I also want to make sure I can support managing a group through opensocial.community created through a different PDS as well, but I haven’t totally figured that out just yet. Perhaps that just means registering an owned DID and a name of the group from any user?

An overview of the admin access to opensocial.community for accessing and updating groups

Administering groups

When a group is first created, the creating user is added as the first administrator. Admins then can use the opensocial.community app to view all of the groups they administrate, add other admins to those groups, update group metadata (ex. name, description, icon), or approve other AppViews requesting access to that group to make that group available to another AppView (so that different AppViews can reuse the same group with approval from a group admin).

Moderation

This is another thing I’m not 100% on, but presumably administrators will want to be able to moderate data in their group. For that I’m thinking we allow storing a list of labelers approved by the admins of the group to show/hide data based on the way the labeler is set up.

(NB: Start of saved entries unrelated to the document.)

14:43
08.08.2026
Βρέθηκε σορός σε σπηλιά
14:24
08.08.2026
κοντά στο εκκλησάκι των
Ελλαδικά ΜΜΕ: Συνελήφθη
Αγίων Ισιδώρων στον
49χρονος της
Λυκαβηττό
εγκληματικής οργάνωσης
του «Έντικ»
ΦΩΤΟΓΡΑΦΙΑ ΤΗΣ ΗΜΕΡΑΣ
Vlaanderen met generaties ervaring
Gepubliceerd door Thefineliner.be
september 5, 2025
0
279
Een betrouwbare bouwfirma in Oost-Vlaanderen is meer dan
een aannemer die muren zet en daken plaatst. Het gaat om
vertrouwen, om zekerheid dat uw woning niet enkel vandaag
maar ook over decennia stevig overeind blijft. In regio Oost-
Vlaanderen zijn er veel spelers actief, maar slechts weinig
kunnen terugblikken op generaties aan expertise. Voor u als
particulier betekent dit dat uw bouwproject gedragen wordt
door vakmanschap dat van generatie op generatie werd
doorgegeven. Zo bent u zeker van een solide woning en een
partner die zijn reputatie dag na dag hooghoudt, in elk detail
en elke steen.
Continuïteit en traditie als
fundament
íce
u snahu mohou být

An overview of individual group membership, how members can subscribe to being in multiple groups with records in their own repo

Group membership

Finally that brings me to the last piece of this puzzle (for now), allowing users of different AppViews to join those groups. Those membership records will live in the user’s own repo so they can easily manage that group membership, and it will store a hard reference to the group located in the opensocial.community app. I think groups will be able to get data on things like who is in the group from backlinks—when a user’s repo contains a membership record that references the group DID, the group can query for all records that reference it.

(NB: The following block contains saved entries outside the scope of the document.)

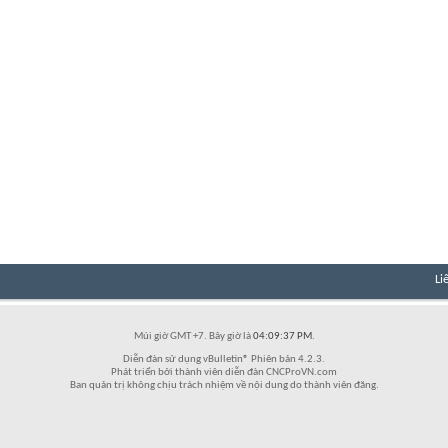
Li
Múi giờ GMT +7. Bây giờ là
04:09:37 PM
.
Diễn đàn sử dụng vBulletin® Phiên bản 4.2.3.
Phát triển bởi thành viên diễn đàn CNCProVN.com
Ban quản trị không chịu trách nhiệm về nội dung do thành viên đăng.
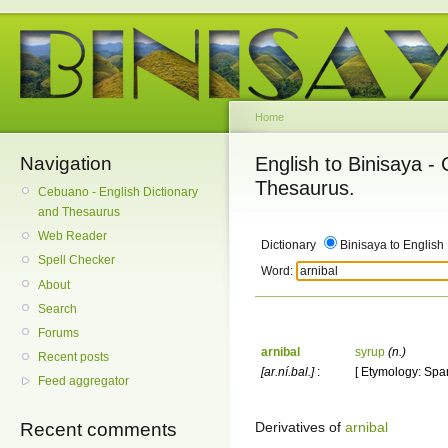
Home
Navigation
English to Binisaya -
Thesaurus.
Cebuano - English Dictionary
and Thesaurus
Web Reader
Dictionary
Binisaya to English
Spell Checker
Word:
About
Search
Forums
arnibal
syrup
(n.)
Recent posts
[ar.ní.bal.]
:
[ Etymology: Spa
Feed aggregator
Derivatives of
arnibal
Recent comments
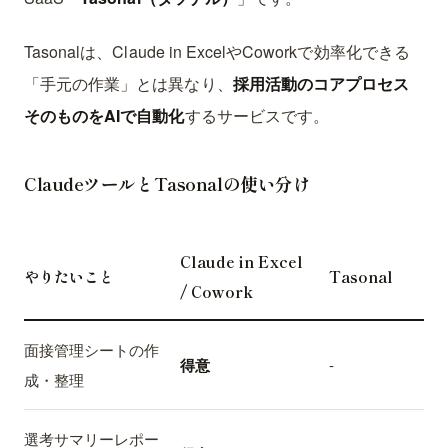
Tasonalは、Claude in ExcelやCoworkで効率化できる
「手元の作業」とは異なり、
採用活動のコアプロセス
そのものをAIで自動化
するサービスです。
ClaudeツールとTasonalの使い分け
Claude in Excel
やりたいこと
Tasonal
/ Cowork
面接管理シートの作
得意
-
成・整理
選考サマリーレポー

The AppView will have an API available from opensocial to view all available groups to join and any user can join any group, with moderation/labelers administrated by the group administrators when needed.

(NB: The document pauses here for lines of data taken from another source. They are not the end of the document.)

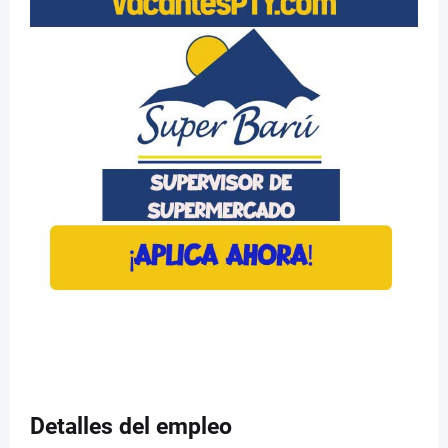
Detalles del empleo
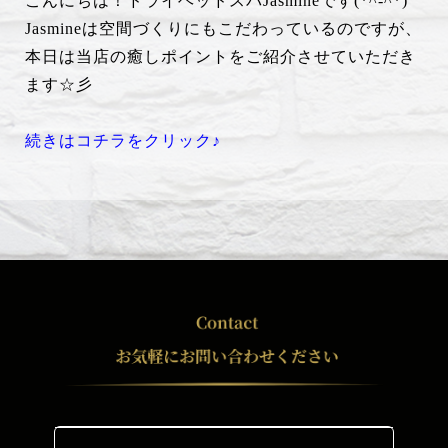
こんにちは！ドライヘッドスパJasmineです(*^-^*)
Jasmineは空間づくりにもこだわっているのですが、
本日は当店の癒しポイントをご紹介させていただき
ます☆彡
続きはコチラをクリック♪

Users authenticate to both Collective and opensocial.community using OAuth, which allows them to log in using their existing ATProto identity without sharing credentials.

Example: The Overcommitted Book Club

When I create the Overcommitted Book Club in Collective:

  1. Collective authenticates to opensocial.community
  2. opensocial.community creates a new group with DID did:web:overcommitted.opensocial.community
  3. I’m added as the first admin
  4. Collective is registered as an approved AppView for this group
  5. The group gets a shared reading list stored under app.collectivesocial.feed.list in the group’s repo
  6. Other users can join and we all see the same shared list

Roadmap

I’m considering the above list of capabilities as the initial roadmap for a MVP of this, and am hoping to have a working prototype in the next few weeks so that I can release the Collective app I’ve built with group functionality built in. This is essentially just a very over-engineered way for me to manage my book club 😂

In the future I want to consider things like:

  • Registering an existing group resource in another PDS to be managed by the opensocial.community app
    • I want to be able to store a mapping of concepts for an existing group to opensocial.community concepts so that we can maintain a single opinionated API between opensocial and consuming AppViews but allow multiple different group administration methods
  • Allowing easy migration of opensocial.community resources to be administrated by another group management app (in case folks want a different administration/moderation setup, in case I run out of money to host large groups, etc)
  • Perhaps supporting additional moderation/administration schemes, such as private groups or groups that require admin approval to join.

If there’s anything in here that you read and agree/disagree with or there are any concepts you see that I am fundamentally misunderstanding (likely hah), please do comment and let me know! I’m particularly interested in feedback on the authentication model. Based on my research, service-to-service authentication using signed JWTs seems like the right approach for AppView-to-opensocial.community communication, but I’d love to hear from others who’ve tackled similar challenges in the ATProto ecosystem.